Par: le samedi, février 28, 2009

La RAM hausse le ton. Elle veut en finir une fois pour toutes et dans les plus brefs délais avec le statu quo pénalisant dans lequel se trouve Air Sénégal International (ASI), dont il est actionnaire majoritaire.

La RAM hausse le ton. Elle veut en finir une fois pour toutes et dans les plus brefs délais avec le statu quo pénalisant dans lequel se trouve Air Sénégal International (ASI), dont il est actionnaire majoritaire.
Elle exige une feuille de route portant sur le transfert de la compagnie à l’Etat sénégalais « dans les meilleures conditions et afin que le retrait de la RAM soit effectif au plus tard le 30 août 2009 ». Sinon, la compagnie marocaine menace de se retirer de la gestion d’ASI avant fin mars 2009, affirme la RAM dans un communiqué.

Cette réaction, exprimée lors d’un Conseil d’administration de l’ASI qui s’est tenu le 26 février à Dakar, suite à la demande expresse des représentants de la RAM, est une conséquence d’une situation confuse qui a trop duré. En fait, depuis que l’Etat sénégalais a annoncé en octobre 2007 son intention de récupérer une bonne partie du capital de la compagnie qui était détenue par la RAM, en raison, avait-on argumenté, des limites de la gestion de l’ASI par la compagnie marocaine, rien n’a été fait pour concrétiser cette décision, et ce, malgré les différentes réunions à ce sujet et les demandes répétées de la RAM pour clarifier la situation de sa « filiale ».
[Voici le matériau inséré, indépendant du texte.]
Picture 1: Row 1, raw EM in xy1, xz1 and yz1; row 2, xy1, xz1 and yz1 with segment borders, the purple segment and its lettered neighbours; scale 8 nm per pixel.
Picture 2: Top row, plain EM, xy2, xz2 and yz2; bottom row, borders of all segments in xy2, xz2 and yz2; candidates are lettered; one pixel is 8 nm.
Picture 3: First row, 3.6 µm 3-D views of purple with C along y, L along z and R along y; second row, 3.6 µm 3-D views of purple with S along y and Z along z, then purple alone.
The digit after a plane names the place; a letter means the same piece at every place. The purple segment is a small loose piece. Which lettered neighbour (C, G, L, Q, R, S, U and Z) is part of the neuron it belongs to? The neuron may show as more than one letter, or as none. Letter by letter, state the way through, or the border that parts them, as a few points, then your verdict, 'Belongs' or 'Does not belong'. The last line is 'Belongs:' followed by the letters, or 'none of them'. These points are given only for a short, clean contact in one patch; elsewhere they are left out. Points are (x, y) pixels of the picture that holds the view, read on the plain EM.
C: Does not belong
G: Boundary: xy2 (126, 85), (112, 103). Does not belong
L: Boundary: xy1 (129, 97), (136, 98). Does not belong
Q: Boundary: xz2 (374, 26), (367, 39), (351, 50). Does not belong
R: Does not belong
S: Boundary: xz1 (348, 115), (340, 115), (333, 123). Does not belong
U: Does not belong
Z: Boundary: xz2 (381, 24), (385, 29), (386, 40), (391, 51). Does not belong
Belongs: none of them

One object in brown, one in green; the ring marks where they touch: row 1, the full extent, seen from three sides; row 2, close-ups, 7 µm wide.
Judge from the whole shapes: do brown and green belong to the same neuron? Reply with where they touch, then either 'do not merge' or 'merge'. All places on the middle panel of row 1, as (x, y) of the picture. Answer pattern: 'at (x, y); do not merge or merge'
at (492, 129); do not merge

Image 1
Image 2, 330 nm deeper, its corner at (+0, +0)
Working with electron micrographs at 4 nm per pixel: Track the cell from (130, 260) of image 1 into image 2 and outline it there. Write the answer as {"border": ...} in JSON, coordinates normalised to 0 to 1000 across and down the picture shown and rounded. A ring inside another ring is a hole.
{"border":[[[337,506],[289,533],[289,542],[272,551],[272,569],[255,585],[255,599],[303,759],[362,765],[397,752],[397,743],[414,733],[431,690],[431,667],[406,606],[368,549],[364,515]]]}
Il est à rappeler que, depuis sa création en 2001, ASI est détenue à 51% par la RAM et à 49% par l’Etat sénégalais. Celui-ci veut désormais en contrôler 75% ou même plus. La compagnie était florissante à ses débuts en assurant la desserte de plusieurs pays ouest-africains et d’Europe au lendemain de la faillite de la compagnie Air Afrique. Elle avait même été sacrée meilleure compagnie africaine en 2003.

Les représentants de Royal Air Maroc ont déploré qu’à ce jour, l’Etat sénégalais n’a toujours pas concrétisé son engagement de reprendre le capital et la gestion de la compagnie, « rendant difficile pour le gestionnaire de continuer sa mission dans un manque total de visibilité aggravé, de surcroît, par plusieurs éléments ». Il s’agit notamment, explique-t-on dans le communiqué, de l’éviction d’ASI du pèlerinage en 2008, « malgré la convention signée en 2006 devant et sous l’autorité des deux Chefs d’Etat, accordant à ASI une exclusivité de dix ans pour transport des pèlerins sénégalais vers la Mecque, et la confirmation par le ministre de tutelle pour le pèlerinage de l’année 2008 ».

La même source a rappelé que ASI avait pris toutes les mesures pour organiser le transport des pèlerins, et affrété un Boeing 747 aux standards européens. Toutefois, ajoute-t-on, les autorités sénégalaises ont pris de court les responsables de la compagnie, en décidant de lui retirer cette opération « sans motif et sans préavis » pour la confier à la société Zam Zam. Ce retrait, soutient-on, qui arrive à moins de deux mois du démarrage de l’opération, s’est traduit par un préjudice financier lourd qui a fragilisé la situation financière d »ASI. S’agit-il donc d’une tentative délibérée pour déstabiliser cette compagnie pour pousser la RAM à la porte ? Autre élément aggravant, la RAM a demandé, à plusieurs reprises, la tenue du CA d’ASI, « en vue d’examiner la situation de la compagnie ». Toutefois, cette demande est restée sans suite, puisque le Conseil ne s’est jamais réuni depuis juillet 2008.

De même, ajoute le communiqué, dans la perspective de la reprise, une diligence a été effectuée par les partenaires sénégalais et malgré le concours apporté par ASI pour la réussite de cette mission, ses résultats n’ont jamais été communiqués à la compagnie. Conclusion : « aujourd’hui, l’accumulation de tous ces éléments pénalise lourdement la gestion d’Air Sénégal International et entraîne un déficit chronique en trésorerie entièrement pris en charge par la RAM ».